Creo que las raíces constituyen un aspecto fundamental de nuestras sociedades, precisamente por el sentimiento de pérdida y desarraigo que genera la Modernidad desde sus inicios. De hecho, de ahí parten, con matices, los nacionalismos, o algunos movimientos artísticos como el romanticismo. Mientras más se nos expulsa hacia la globalización, más se uniformizan los paisajes y el lenguaje, más aumenta la reacción contra pensarnos parte de una tendencia sin alma. Eso Simone Weil lo vio clarísimo durante la época que le tocó vivir, entre dos guerras mundiales. Hace poco, y en su marco contemporáneo, expliqué en El País cómo se daba este fenómeno de manera transversal a todas las ideologías. Para la ultraderecha, las raíces adquieren un tinte xenófobo que no comparto. Desde otros puntos del espectro político, se contemplan como salvaguarda de la vida, del patrimonio, e incluso como una oportunidad de labrar comunidades ancladas a una tierra que debe ser protegida. Así lo ven algunos sectores ecologistas. En definitiva, no nos vamos a olvidar de las raíces, enfangados como estamos en sociedades con tendencia a la destrucción de los vínculos afectivos y la automatización del pensamiento. Al contrario, estas alcanzarán, creo, incluso más relevancia. Lo considero un fenómeno inevitable, y muy positivo según cómo se oriente.
¿Qué disposición de ánimo se requiere para enfrentarse a una muerte, para que esa muerte no se nos enquiste?

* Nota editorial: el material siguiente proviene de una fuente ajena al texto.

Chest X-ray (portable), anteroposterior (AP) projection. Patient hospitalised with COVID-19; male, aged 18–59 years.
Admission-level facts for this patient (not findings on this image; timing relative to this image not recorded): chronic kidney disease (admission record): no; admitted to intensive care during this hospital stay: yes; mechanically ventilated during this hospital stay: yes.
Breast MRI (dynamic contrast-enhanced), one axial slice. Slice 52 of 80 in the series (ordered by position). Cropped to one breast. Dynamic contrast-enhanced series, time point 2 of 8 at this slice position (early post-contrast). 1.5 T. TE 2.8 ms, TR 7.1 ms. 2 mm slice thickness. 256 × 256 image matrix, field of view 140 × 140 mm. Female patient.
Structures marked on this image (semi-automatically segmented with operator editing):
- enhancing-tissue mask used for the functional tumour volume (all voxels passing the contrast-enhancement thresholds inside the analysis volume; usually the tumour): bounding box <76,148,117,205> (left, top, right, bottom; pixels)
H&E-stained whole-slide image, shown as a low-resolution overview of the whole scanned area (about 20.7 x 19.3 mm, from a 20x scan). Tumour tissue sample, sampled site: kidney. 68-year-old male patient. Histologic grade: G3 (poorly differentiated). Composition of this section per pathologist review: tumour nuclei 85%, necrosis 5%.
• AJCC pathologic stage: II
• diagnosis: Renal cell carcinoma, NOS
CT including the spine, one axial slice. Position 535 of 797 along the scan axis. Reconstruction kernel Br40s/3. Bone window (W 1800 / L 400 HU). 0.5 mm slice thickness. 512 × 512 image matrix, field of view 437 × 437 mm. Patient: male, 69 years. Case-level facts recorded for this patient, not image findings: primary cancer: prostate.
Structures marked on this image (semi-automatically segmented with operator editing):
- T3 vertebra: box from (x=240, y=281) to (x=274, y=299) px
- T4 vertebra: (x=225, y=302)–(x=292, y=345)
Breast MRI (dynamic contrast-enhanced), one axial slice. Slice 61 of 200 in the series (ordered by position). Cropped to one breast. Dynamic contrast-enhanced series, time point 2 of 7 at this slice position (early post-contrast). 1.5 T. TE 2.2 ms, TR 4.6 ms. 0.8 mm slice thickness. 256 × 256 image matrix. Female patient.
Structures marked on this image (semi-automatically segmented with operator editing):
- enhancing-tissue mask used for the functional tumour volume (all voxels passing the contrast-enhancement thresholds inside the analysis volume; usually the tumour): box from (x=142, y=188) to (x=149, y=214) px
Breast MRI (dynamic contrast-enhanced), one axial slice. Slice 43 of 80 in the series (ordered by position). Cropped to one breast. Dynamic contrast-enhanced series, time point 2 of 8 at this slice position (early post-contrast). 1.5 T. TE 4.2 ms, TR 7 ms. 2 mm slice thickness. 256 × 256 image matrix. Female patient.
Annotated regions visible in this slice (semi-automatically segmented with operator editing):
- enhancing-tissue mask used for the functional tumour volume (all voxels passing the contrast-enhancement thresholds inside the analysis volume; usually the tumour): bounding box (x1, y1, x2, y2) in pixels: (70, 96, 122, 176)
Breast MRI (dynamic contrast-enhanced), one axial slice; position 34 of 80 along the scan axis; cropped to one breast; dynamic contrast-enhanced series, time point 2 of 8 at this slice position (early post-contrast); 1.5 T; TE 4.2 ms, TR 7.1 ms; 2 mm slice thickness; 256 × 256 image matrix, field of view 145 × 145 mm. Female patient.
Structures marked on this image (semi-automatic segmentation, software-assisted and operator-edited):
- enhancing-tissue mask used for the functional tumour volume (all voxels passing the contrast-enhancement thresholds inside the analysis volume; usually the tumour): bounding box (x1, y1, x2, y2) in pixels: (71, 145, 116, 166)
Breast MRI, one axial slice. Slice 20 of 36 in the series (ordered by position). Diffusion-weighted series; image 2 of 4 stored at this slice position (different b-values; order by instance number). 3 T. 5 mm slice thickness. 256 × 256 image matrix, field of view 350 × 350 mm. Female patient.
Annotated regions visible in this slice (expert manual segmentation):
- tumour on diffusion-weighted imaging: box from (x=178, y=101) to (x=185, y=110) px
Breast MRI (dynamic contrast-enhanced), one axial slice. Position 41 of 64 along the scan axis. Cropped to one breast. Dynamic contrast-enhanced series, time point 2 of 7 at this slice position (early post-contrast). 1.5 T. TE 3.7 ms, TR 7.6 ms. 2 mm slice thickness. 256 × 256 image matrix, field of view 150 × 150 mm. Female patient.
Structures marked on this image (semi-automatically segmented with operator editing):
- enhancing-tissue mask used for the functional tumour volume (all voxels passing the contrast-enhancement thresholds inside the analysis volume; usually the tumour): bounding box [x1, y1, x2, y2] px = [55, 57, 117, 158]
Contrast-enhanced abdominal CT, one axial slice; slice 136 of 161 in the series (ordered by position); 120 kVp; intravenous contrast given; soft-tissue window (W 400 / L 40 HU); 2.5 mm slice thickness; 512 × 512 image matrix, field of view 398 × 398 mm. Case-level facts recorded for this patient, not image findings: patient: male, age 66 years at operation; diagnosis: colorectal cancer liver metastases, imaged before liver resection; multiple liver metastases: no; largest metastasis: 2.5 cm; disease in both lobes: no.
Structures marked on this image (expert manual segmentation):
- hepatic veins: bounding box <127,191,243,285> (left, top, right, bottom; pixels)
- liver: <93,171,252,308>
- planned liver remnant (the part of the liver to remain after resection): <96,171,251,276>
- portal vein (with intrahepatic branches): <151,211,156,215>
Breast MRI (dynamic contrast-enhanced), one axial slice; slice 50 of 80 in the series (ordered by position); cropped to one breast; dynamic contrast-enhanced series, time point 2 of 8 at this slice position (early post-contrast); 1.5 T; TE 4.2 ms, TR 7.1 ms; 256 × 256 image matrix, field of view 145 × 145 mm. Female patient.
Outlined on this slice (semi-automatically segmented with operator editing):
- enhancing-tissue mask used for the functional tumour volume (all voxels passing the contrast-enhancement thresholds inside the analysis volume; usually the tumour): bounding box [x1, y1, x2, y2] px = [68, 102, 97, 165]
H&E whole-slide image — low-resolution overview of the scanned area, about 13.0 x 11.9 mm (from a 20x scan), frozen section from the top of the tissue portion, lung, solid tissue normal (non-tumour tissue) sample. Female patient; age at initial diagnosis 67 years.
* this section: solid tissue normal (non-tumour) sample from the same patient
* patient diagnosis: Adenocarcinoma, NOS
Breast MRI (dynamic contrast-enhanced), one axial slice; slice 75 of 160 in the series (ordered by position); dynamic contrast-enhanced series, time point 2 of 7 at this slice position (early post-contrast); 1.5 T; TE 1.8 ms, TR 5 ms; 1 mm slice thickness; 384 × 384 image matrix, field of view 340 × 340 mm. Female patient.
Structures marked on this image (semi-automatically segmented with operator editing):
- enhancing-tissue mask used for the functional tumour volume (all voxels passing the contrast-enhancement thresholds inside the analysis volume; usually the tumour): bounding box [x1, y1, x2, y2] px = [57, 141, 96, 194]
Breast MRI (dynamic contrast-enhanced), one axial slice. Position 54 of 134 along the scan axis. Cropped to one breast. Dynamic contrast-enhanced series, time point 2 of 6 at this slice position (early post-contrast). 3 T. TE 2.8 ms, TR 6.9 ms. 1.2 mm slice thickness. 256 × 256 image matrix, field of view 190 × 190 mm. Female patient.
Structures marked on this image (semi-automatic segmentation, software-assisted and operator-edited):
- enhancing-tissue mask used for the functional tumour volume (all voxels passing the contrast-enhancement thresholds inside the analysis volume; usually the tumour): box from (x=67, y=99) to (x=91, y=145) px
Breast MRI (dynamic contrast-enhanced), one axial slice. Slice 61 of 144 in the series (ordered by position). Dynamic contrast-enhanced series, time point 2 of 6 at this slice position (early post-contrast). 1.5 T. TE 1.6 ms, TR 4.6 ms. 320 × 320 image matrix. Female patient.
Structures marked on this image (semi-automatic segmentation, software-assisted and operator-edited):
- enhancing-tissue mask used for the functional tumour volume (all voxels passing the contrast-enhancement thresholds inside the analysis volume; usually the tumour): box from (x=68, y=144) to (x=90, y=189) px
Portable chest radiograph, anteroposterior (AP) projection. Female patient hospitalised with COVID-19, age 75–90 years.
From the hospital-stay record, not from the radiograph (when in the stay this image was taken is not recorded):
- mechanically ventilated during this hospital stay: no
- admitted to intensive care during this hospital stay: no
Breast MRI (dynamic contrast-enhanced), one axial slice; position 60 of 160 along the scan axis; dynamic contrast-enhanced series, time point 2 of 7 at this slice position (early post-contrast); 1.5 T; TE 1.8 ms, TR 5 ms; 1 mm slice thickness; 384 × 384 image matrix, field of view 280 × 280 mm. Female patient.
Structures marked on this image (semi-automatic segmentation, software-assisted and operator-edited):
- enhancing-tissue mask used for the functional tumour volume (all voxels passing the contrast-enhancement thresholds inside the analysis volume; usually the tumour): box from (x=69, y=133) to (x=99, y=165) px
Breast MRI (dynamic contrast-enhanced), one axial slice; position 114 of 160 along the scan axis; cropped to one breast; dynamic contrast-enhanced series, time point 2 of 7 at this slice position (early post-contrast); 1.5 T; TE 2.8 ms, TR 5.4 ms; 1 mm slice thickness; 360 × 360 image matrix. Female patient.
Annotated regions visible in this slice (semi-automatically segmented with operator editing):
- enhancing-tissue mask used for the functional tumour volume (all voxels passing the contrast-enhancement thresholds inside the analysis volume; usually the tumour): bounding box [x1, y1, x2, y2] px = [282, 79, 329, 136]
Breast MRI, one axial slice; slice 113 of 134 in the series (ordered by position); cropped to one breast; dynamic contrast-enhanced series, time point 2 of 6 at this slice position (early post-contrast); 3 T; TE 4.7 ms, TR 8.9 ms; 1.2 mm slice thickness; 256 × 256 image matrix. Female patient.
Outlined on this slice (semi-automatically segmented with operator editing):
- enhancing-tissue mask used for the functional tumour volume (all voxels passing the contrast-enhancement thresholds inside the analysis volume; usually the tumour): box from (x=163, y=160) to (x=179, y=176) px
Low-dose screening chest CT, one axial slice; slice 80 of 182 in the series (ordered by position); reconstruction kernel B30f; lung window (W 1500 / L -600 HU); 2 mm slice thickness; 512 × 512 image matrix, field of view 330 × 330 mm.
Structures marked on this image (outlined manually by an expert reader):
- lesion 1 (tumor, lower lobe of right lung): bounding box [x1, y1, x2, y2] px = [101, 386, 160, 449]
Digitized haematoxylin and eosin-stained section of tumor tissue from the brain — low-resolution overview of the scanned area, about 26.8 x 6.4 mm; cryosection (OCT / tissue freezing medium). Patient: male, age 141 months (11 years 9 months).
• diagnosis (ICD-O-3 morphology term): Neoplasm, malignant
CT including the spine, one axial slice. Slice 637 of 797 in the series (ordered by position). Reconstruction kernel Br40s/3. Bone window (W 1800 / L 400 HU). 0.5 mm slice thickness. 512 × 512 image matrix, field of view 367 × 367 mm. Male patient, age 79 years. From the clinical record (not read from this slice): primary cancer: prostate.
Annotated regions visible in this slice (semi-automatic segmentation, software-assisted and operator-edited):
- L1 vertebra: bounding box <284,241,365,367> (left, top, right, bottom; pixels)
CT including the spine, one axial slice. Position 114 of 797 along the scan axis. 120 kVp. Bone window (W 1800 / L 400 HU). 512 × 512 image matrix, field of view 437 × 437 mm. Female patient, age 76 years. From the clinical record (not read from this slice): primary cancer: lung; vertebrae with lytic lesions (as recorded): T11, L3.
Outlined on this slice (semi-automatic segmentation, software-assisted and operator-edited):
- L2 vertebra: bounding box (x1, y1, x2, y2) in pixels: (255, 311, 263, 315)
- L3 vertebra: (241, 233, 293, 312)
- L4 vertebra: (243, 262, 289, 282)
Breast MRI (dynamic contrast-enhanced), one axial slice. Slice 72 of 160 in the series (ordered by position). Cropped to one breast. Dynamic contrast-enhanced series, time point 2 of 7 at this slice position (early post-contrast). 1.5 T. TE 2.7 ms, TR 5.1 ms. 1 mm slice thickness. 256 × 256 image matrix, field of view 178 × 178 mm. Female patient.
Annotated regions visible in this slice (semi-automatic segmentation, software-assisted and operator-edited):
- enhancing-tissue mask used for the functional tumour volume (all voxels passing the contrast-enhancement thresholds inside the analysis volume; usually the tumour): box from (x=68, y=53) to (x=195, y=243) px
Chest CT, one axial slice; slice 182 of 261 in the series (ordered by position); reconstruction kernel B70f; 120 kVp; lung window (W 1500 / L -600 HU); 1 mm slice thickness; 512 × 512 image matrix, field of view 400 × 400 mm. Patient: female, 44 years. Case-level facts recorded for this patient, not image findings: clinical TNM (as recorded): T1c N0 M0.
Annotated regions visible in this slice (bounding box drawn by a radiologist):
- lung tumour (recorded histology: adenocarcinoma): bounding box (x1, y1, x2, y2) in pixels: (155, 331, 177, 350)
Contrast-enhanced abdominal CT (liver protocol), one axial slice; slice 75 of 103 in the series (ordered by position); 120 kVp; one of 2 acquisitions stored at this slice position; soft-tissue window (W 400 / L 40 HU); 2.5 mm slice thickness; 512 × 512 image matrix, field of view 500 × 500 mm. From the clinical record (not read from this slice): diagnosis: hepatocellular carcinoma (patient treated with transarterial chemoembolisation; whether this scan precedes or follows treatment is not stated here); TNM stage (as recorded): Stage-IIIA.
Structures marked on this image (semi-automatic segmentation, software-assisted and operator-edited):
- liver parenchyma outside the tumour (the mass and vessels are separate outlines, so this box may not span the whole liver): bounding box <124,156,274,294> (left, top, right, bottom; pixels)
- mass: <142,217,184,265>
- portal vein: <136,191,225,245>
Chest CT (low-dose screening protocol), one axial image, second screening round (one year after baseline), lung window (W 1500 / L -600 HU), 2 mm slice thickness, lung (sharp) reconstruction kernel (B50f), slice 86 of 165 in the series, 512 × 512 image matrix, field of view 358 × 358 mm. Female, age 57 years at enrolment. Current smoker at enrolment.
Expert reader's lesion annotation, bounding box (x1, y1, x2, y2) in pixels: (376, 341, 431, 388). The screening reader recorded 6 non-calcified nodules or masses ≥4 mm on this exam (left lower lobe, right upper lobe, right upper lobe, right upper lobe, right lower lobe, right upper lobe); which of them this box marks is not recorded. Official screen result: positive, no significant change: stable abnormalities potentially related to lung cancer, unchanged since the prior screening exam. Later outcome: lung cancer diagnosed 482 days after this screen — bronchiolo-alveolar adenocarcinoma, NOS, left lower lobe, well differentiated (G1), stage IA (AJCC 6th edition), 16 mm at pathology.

Es una pregunta difícil, porque creo que nadie está preparado para lidiar con la muerte de un ser querido. Dicho esto, si tú asumes tu propia mortalidad, ese paréntesis entre el antes de haber nacido y el momento de desaparecer –que decía Séneca–, puedes convertir una tragedia en un proceso de aprendizaje, incluso de reparación creativa del cual, si practicas algún tipo de espiritualidad (y puede ser laica), participan las personas que te faltan. Pienso en cómo Pilar del Río o Luis García Montero han elevado universos simbólicos bellísimos a partir de una condición de viudedad; a mí me parece admirable cómo defienden las figuras de José Saramago y Almudena Grandes respectivamente, cómo se ha aclimatado su dolor al agradecimiento de haber amado a sus parejas y compartido una vida con ellas. Claro que requiere adaptación, sopesar lo ocurrido, pero es precioso cuando las lágrimas se transforman en materia para la memoria. A mí me ha sucedido con mis abuelos maternos, a quienes quería con locura (desgraciadamente, no contamos con una palabra para definir la orfandad de abuelos). Ha sido reconfortante centrarme en ese núcleo de amor infinito que representaban Luciana y Antonio. Quise imaginar sus vidas, pues no las viví, y ese ejercicio me sirvió para asumir mi propia fugacidad, pero también para dignificar un espíritu de tribu que no se esfuma cuando el cuerpo deja de latir.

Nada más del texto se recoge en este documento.